8) Les questions de savoir si l'immigration est bonne ou mauvaise pour la classe ouvrière du pays d'accueil, pour les pays d'origine des migrants, et pour les migrants eux-mêmes sont des questions de sociologie et d'économie scientifique, dont les réponses peuvent varier selon la situation réelle. On doit donc pouvoir en discuter sans préjugés et sans tabou.

9) La France est un pays traditionnel de l'immigration politique et cette tradition d'accueil fait partie de son identité. Mais il n'y a pas de raison ni de mérite à y accueillir des oligarques kleptocrates russes, des terroristes islamistes (ou d'autres causes), des fondamentalistes, ou des pseudo-dissidents cubains ou chinois stipendiés par l'Occident.

10) La revendication de la régularisation automatique de tous les sans-papiers est un mot d'ordre irresponsable, gauchiste, d'essence ultralibérale. Il joue son rôle dans la conjoncture sinistre qui pousse les migrants à risquer leur vie en masse en cherchant à passer en Europe à n'importe quel prix.

11) L'idée, fréquemment défendue à la CGT, qu'il suffirait de régulariser tous les travailleurs sans-papiers pour mettre fin à leur surexploitation et à la pression à la baisse qu'ils exercent sur le marché du travail ne résiste pas à l'analyse : une telle régularisation globale déclencherait une nouvelle arrivée massive, et la situation sur le marché du travail serait encore aggravée pour les travailleurs.

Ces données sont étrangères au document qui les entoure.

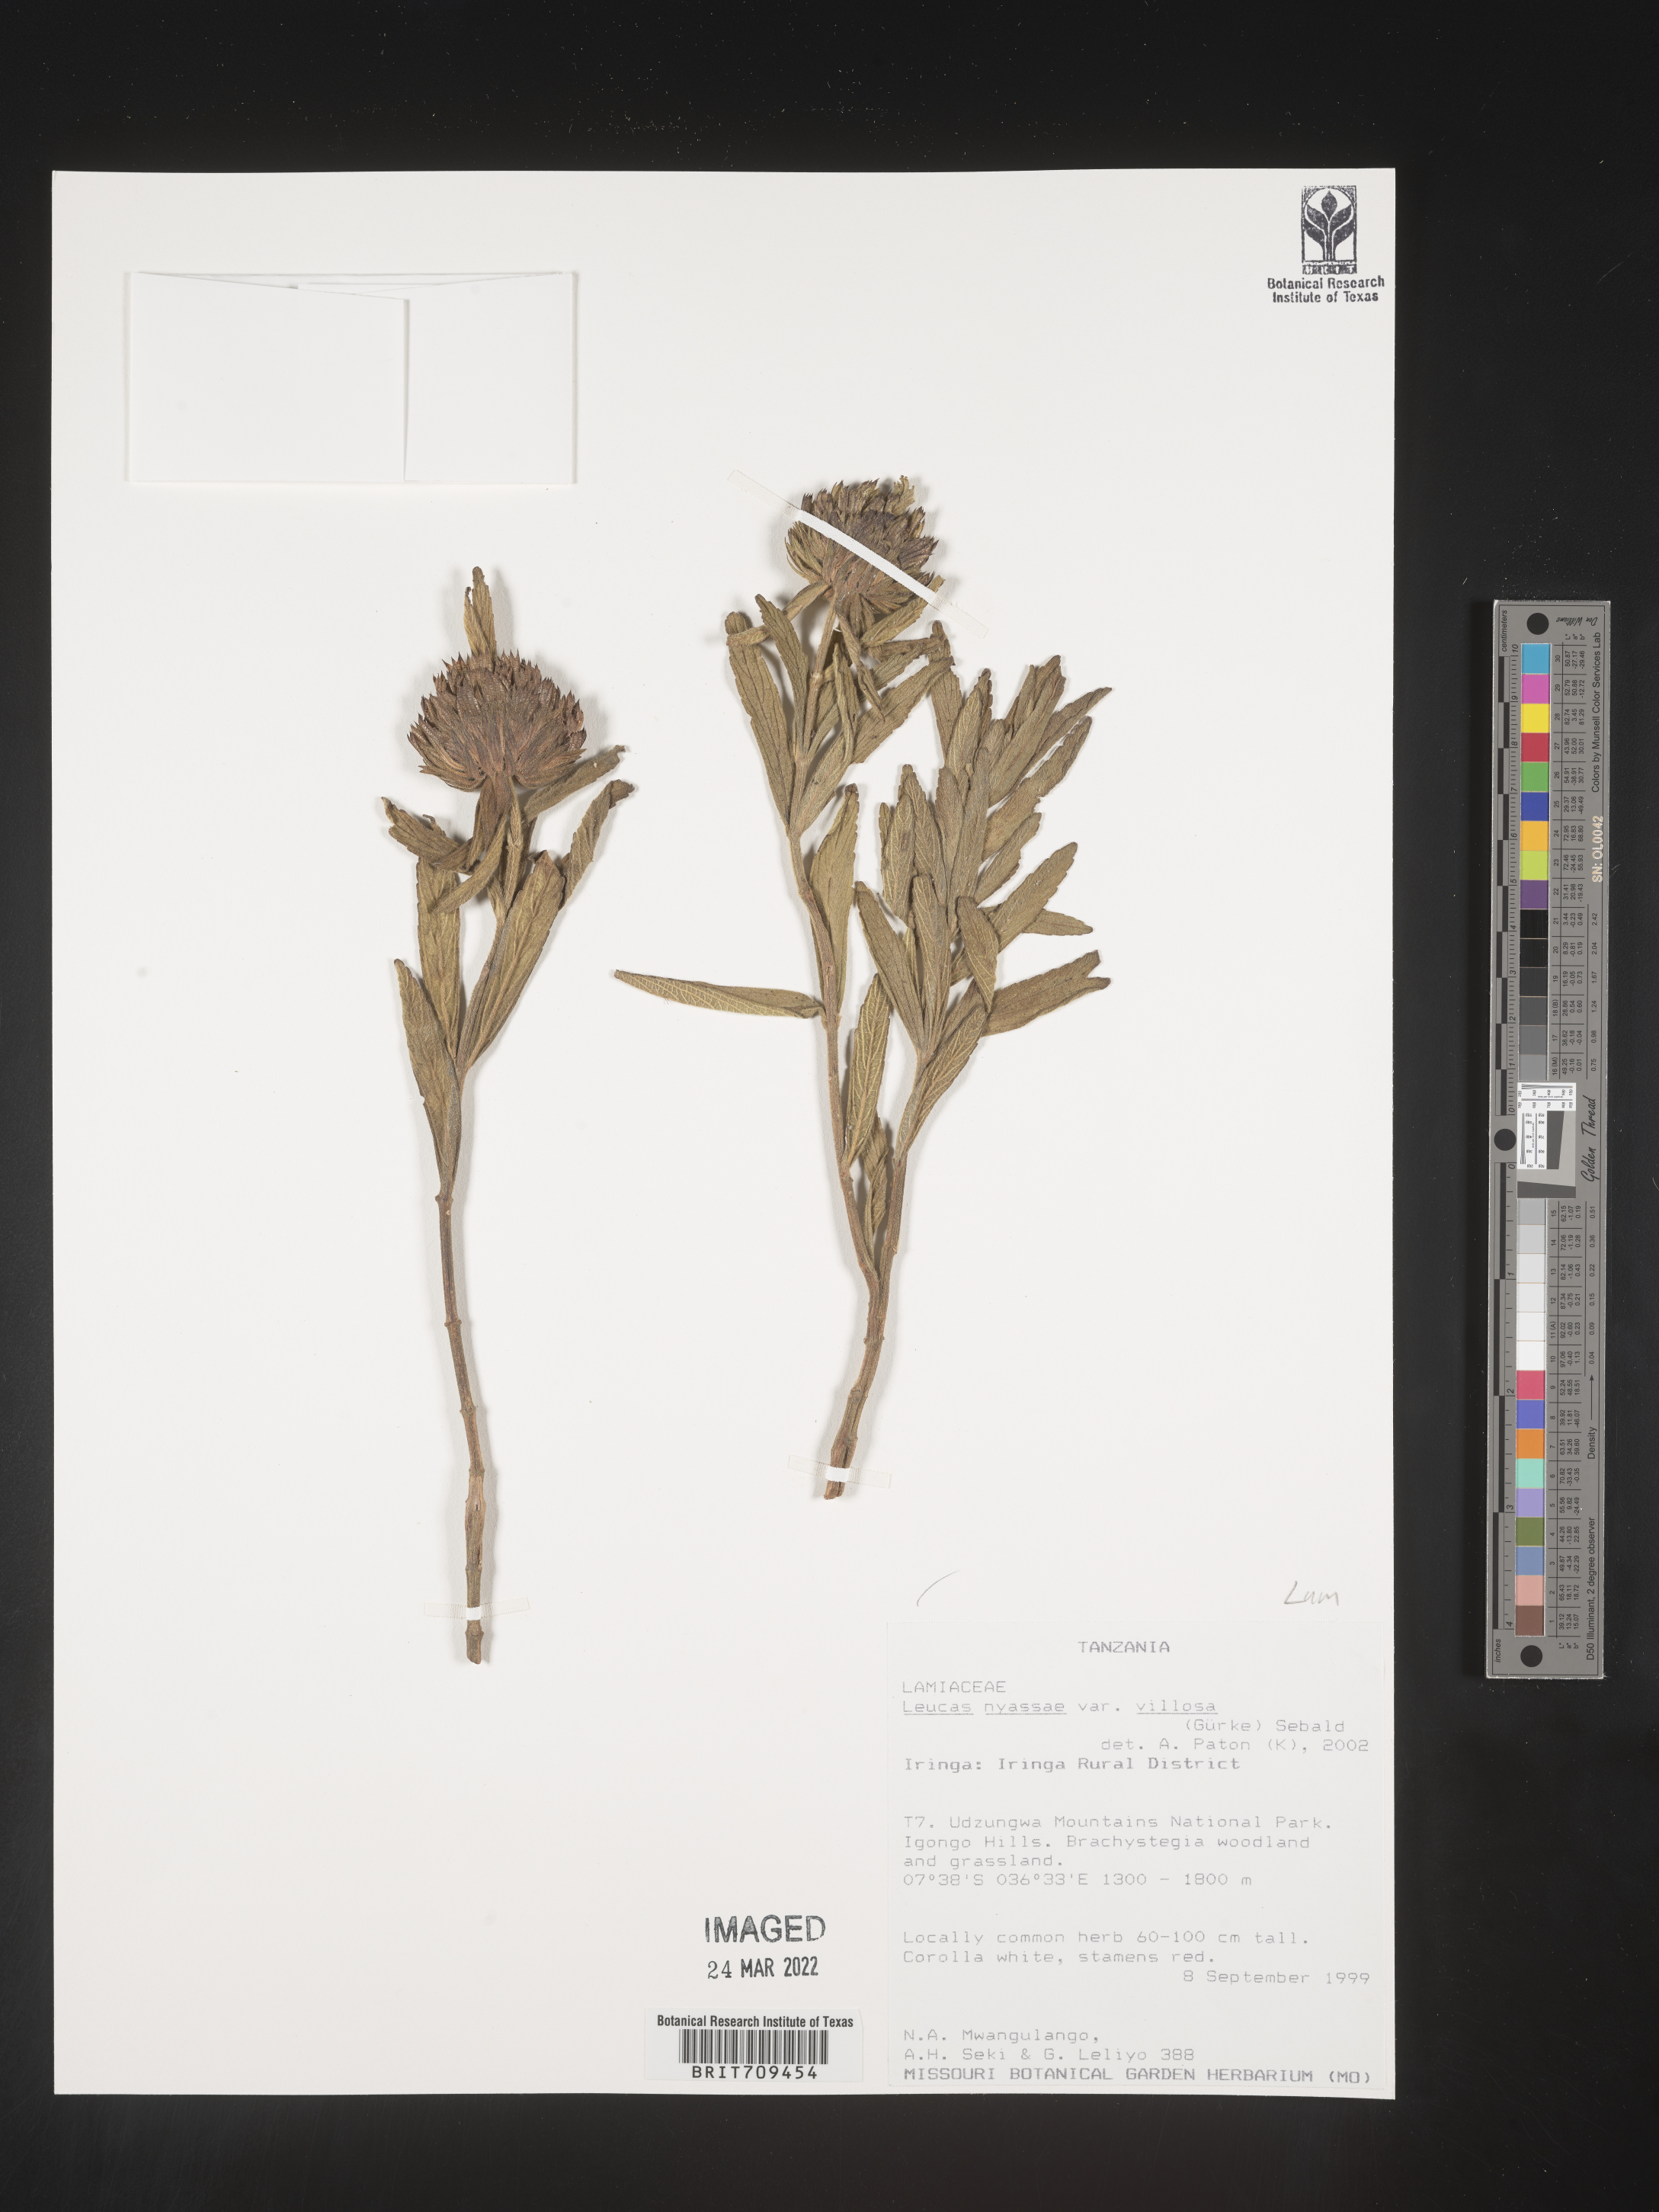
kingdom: Plantae
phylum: Tracheophyta
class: Magnoliopsida
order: Lamiales
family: Lamiaceae
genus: Leucas
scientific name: Leucas
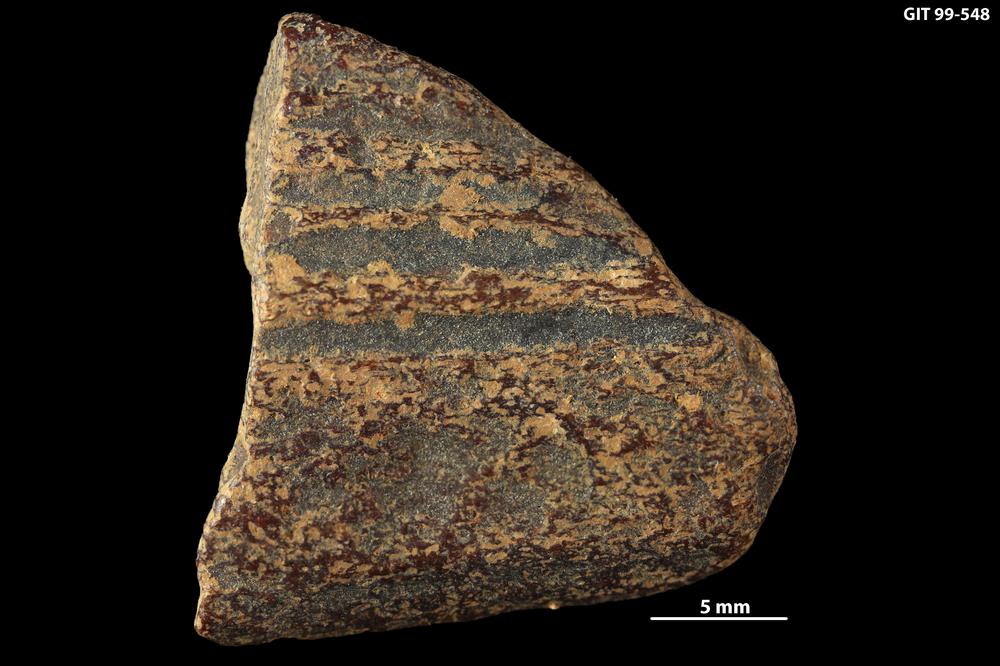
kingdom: Animalia
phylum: Chordata
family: Homostiidae
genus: Homostius
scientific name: Homostius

Faut-il dire que "l'immigration est une chance pour la France" ? Elle l'est dans le sens où elle a toujours lieu dans l'intérêt de l'économie du pays d'accueil (sinon elle cesse immédiatement comme on a pu voir en 2009 avec la crise). Mais l'intérêt de l'économie pilotée par la bourgeoisie et celui de la classe ouvrière n'est pas le même. Ce n'est pas par bêtise ou par racisme que les prolétaires français ou étrangers installés depuis longtemps en France sont réticents à l'égard des sans-papiers. Ils sont souvent excédés par des campagnes bien intentionnées mais irréfléchies et pensent que "j'ai bien mes papiers, ils n'ont qu'à en avoir eux aussi avant de venir en France". Il faudrait changer de ton à leur égard pour commencer, si on veut combler la fracture entre "la gauche" et le peuple et s'opposer vraiment, et pas qu'en intention, à l'influence du FN et à la désertion des urnes.

La régularisation des sans-papiers ne va pas de soi, ceux qui la défendent doivent convaincre au cas par cas.

Les communistes pourraient, s'ils avaient un tant soit peu de courage politique, défendre un programme demandant la limitation ou l’arrêt de l’immigration, sans être confondu aux yeux du peuple (qui voit juste, disait Mao) avec l'extrême droite. Mais pour ceux qui ne comprendraient pas bien, voici explicitement la différence entre une politique restrictive de l’immigration émanant de l’extrême droite, et une telle politique émanant de communistes.

Sans doute d'aucuns vont m'objecter ici avec la mauvaise foi candide que donne la bonne conscience que l'on ne peut pas lutter contre l'extrême droite en reprenant son programme. Mais l'extrême droite n'est pas contre l'immigration mais contre les immigrés, et ce n'est pas une simple affaire de mots.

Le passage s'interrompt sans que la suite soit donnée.